How will I pass this test? Am I ready to move on? Move on to what, though? A boy I might never see again? One who lives hundreds of miles way and who, not to mention, has a gorgeous girlfriend. Okay, a bitchy girlfriend, but gorgeous nonetheless.
I look at Ned’s soft brown hair, see the one piece in the back that always seems to stick up. I watch the familiar shadow his body casts across the floor and know there was a time when I delighted in seeing that tall, assured shadow holding hands with mine—like the pavement itself was painted with our love.
And I know that something in my heart has changed. That little lump that was always embedded somewhere in my throat whenever I saw him; that little surge of adrenaline; even that ounce of fear of losing him that was always brimming just below the surface when we were together.
It’s all gone.
Instead, unencumbered by butterflies in my s
tomach or a stuttering heartbeat, I finally imagine what staying with Ned really would have entailed. If we’d gotten married someday, he would be doing what he always did: making decisions for both of us. For our entire family. And who would I be? A wife and mother, I presume. But not a doctor.
In other words, I wouldn’t be me at all.
Throughout all my pining and heartbreak, how did I miss this one kernel of cold, hard truth that would have made it much easier to get over him after all?
chapter 56
Michael
I wish Cora and I had thought to come to these woods together. They are wild and fun. They are also the same woods that we were camping by on the first night. Evan recognizes the way to his pharmacy immediately.

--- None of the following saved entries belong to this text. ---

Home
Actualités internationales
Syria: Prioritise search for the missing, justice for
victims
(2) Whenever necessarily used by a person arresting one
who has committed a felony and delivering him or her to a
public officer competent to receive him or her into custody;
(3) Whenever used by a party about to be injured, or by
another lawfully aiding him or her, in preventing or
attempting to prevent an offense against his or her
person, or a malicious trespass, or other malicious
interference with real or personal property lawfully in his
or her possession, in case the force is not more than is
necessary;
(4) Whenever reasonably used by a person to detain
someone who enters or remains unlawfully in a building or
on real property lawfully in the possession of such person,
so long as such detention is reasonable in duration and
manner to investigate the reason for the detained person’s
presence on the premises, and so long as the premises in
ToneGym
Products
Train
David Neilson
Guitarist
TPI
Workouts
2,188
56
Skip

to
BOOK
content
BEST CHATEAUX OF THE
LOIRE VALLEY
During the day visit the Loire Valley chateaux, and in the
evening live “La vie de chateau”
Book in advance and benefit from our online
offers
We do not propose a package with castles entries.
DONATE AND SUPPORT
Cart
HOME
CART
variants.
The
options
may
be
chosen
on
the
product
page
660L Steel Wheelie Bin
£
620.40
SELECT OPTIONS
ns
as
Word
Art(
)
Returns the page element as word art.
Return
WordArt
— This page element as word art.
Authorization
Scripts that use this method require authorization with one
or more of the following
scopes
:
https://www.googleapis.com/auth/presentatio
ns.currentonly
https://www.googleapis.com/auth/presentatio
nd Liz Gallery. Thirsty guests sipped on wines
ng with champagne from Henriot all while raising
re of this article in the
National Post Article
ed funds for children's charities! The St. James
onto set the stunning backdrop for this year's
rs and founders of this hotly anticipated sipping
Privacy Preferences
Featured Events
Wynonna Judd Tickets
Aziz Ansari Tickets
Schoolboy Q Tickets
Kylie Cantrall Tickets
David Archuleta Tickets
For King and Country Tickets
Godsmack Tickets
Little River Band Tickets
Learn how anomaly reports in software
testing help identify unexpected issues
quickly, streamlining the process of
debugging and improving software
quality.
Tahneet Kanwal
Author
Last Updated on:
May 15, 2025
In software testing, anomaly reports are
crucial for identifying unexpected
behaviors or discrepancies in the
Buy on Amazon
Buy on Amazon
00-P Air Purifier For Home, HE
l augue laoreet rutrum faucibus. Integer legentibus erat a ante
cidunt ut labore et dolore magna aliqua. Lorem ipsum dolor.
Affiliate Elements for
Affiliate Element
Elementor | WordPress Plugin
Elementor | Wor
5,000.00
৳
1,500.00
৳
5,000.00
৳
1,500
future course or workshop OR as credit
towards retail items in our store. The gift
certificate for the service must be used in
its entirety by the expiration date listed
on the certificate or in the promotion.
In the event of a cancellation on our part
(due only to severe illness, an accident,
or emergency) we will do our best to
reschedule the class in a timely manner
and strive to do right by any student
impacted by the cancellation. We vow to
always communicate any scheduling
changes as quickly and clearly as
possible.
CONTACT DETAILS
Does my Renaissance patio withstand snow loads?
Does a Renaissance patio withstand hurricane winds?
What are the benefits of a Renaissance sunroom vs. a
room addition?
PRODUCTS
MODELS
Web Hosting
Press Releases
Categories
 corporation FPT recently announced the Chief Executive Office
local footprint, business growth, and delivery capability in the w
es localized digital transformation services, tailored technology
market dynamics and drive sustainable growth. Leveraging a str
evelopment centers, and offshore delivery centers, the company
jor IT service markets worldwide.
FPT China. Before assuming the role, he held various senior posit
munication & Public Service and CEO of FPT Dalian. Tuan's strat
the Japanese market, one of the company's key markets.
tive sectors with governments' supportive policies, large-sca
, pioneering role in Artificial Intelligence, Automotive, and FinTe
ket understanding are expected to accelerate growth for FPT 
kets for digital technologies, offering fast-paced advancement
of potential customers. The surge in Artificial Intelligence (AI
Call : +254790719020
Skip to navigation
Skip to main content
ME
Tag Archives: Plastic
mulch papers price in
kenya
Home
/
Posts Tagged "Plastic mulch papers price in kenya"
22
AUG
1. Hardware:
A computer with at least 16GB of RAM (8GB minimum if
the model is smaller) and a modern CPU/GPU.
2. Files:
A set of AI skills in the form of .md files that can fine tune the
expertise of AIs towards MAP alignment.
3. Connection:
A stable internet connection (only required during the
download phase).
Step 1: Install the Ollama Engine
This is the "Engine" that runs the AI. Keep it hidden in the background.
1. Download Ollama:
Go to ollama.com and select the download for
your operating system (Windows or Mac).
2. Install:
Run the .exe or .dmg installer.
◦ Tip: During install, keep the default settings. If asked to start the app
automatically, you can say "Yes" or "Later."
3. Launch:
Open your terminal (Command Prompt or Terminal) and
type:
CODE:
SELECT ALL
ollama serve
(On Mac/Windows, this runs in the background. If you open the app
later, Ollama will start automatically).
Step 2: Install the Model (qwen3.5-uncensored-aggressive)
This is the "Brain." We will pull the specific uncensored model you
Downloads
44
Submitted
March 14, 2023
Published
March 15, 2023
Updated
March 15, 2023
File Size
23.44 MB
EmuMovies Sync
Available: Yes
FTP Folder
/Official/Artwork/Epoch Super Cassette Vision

Just as Suzie said, there are vendors spread out among the trees, a lot of them selling homemade tie-dyed T-shirts, some with hilariously rude sayings. One of the shirts has a doodle of the moon landing with the big words “GOVERNMENT HOAX” surrounding it. That guy works impressively fast, considering the landing was all of a few weeks ago.
“Nice shirt,” the guy says to me when he sees me looking at his wares. I think he must be trying to hawk something from his table, but when I look up, he’s actually pointing to the T-shirt I’m wearing. “Were you there?”
“I wish,” I respond, wondering if I had more of an enterprising spirit, could I really have made it out to California as a sixteen-year-old?
“I was there,” the man reminisces.
“Which was better?” I have to ask. The Monterey Pop festival in ’67 was legendary, but I’m really starting to think Woodstock might surpass its fame. Though, perhaps, that’s wishful thinking on my part since this is the one I’m here for.
The guy grins. “It’s all groovy,” he says emphatically, and points behind me. I turn around to see three thin wooden signs tacked to a tree. Each one has an arrow pointing in a different direction and a label: GROOVY WAY, GENTLE PATH, HIGH WAY.